Она начала готовиться ко сну, игнорируя боль, которая распространилась по всему телу, пытаясь не думать об истинной причине отказа Салиму. Она все еще девственница, поскольку долго и весьма успешно избегала отношений с мужчинами, будучи сосредоточенной на карьере.
Шарлотта замерла, поймав свое отражение в зеркале. Щеки пылали ярко-красным, волосы были растрепаны больше, чем обычно. Она преувеличивала. Причина, по которой она по-прежнему девственница, не имеет ничего общего с карьерой. Дело в том, что она слишком боялась пустить к себе в душу человека, который причинил бы ей боль, как это сделали родители.
Однако в предложении Салима пугало не это. Она боялась сгореть, если он поцелует ее снова. Боялась разоблачения и его реакции на то, что она невинна. Несомненно, такой мужчина, как он, вряд ли когда-либо имел дело с девственницами.
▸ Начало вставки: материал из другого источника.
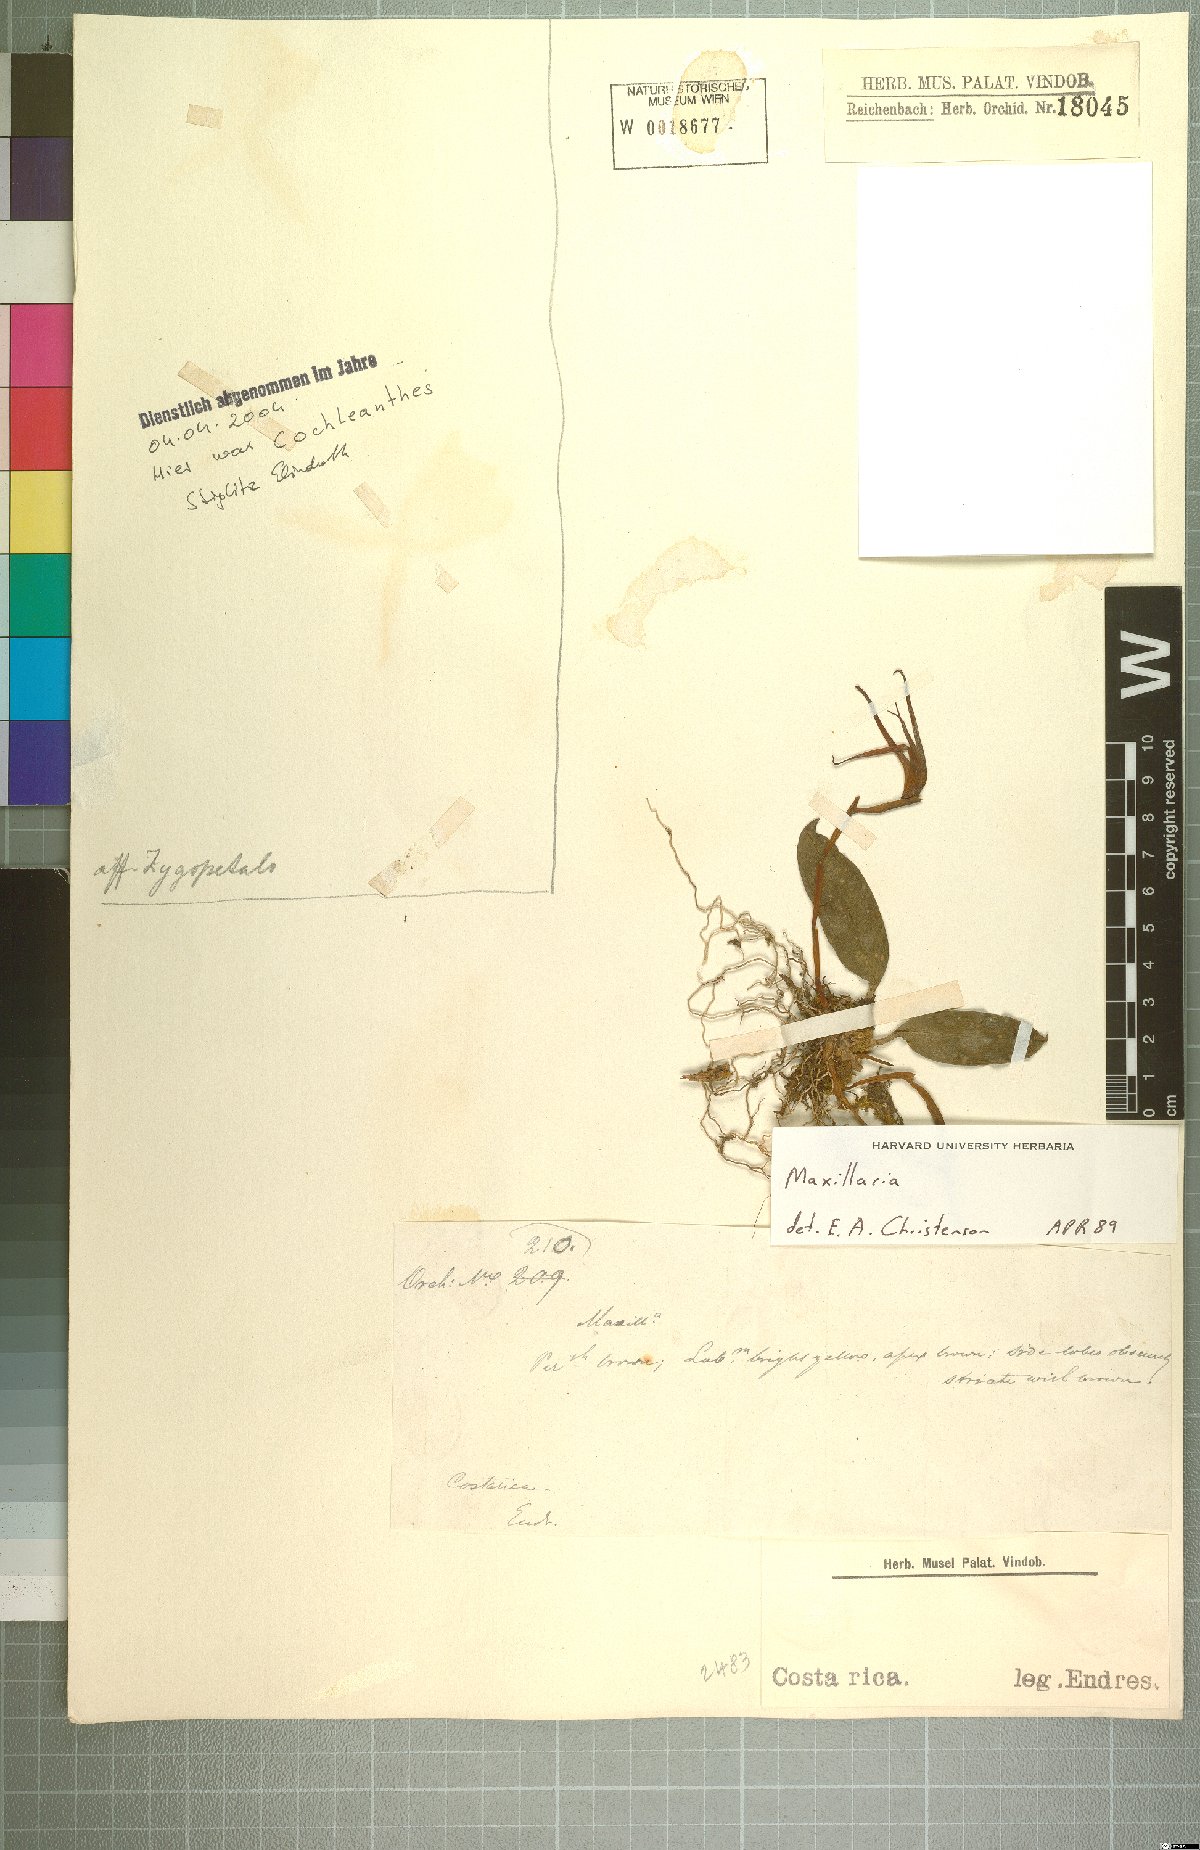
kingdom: Plantae
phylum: Tracheophyta
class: Liliopsida
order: Asparagales
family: Orchidaceae
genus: Maxillaria
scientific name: Maxillaria
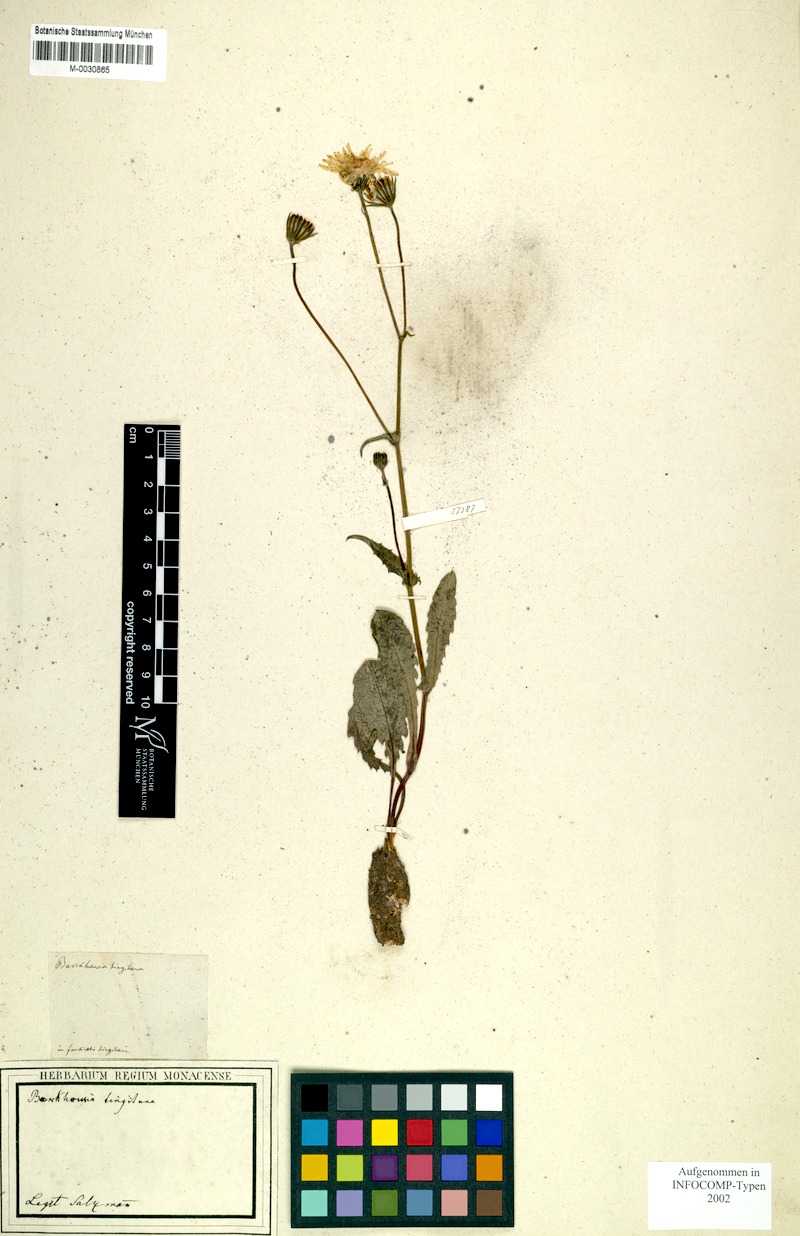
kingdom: Plantae
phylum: Tracheophyta
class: Magnoliopsida
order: Asterales
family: Asteraceae
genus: Crepis
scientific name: Crepis tingitana
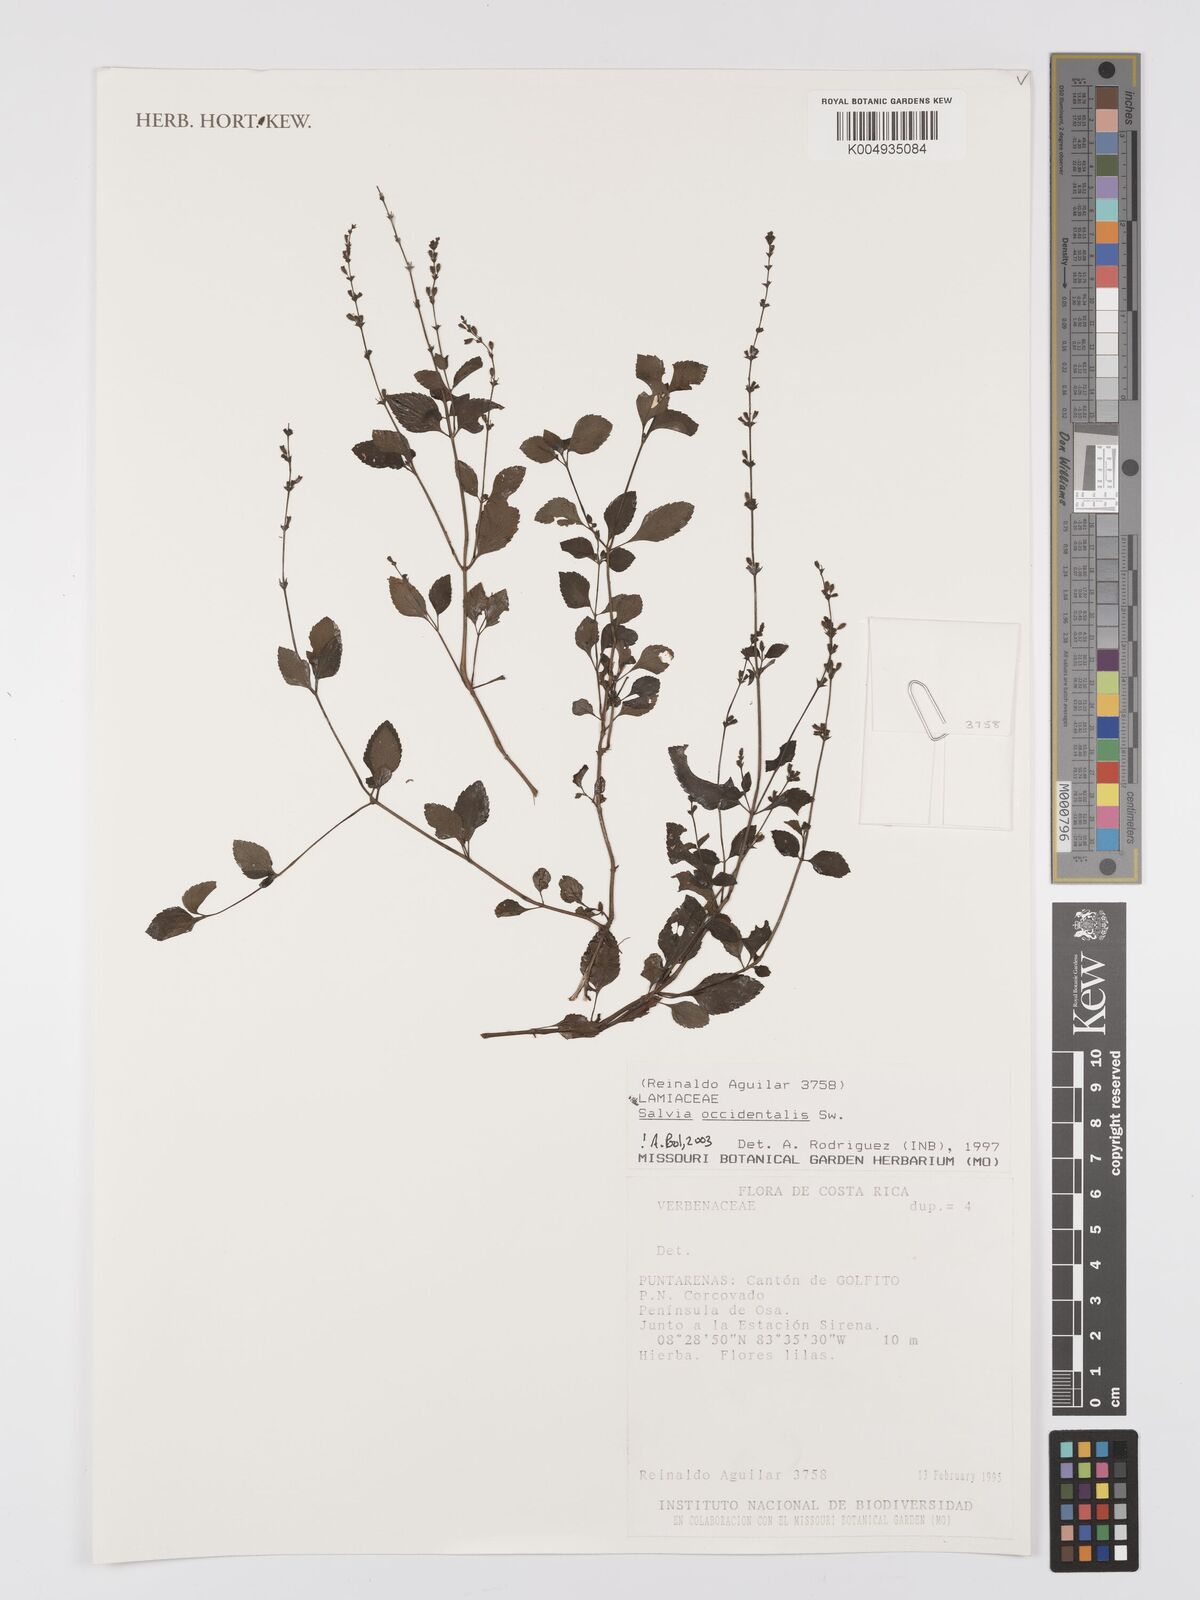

Он с самого начала заметил ее напряженность и рассмеялся бы ей в лицо, узнав, насколько был прав.
Она слишком много сказала этим вечером и не собиралась еще сильнее обнажаться, как в прямом, так и в переносном смысле. Он не стоит того, чтобы рисковать драгоценной независимостью. «Нет, не стоит», – яростно убеждала она себя, стараясь не обращать внимания на ноющую боль в сердце, которая становилась все острее.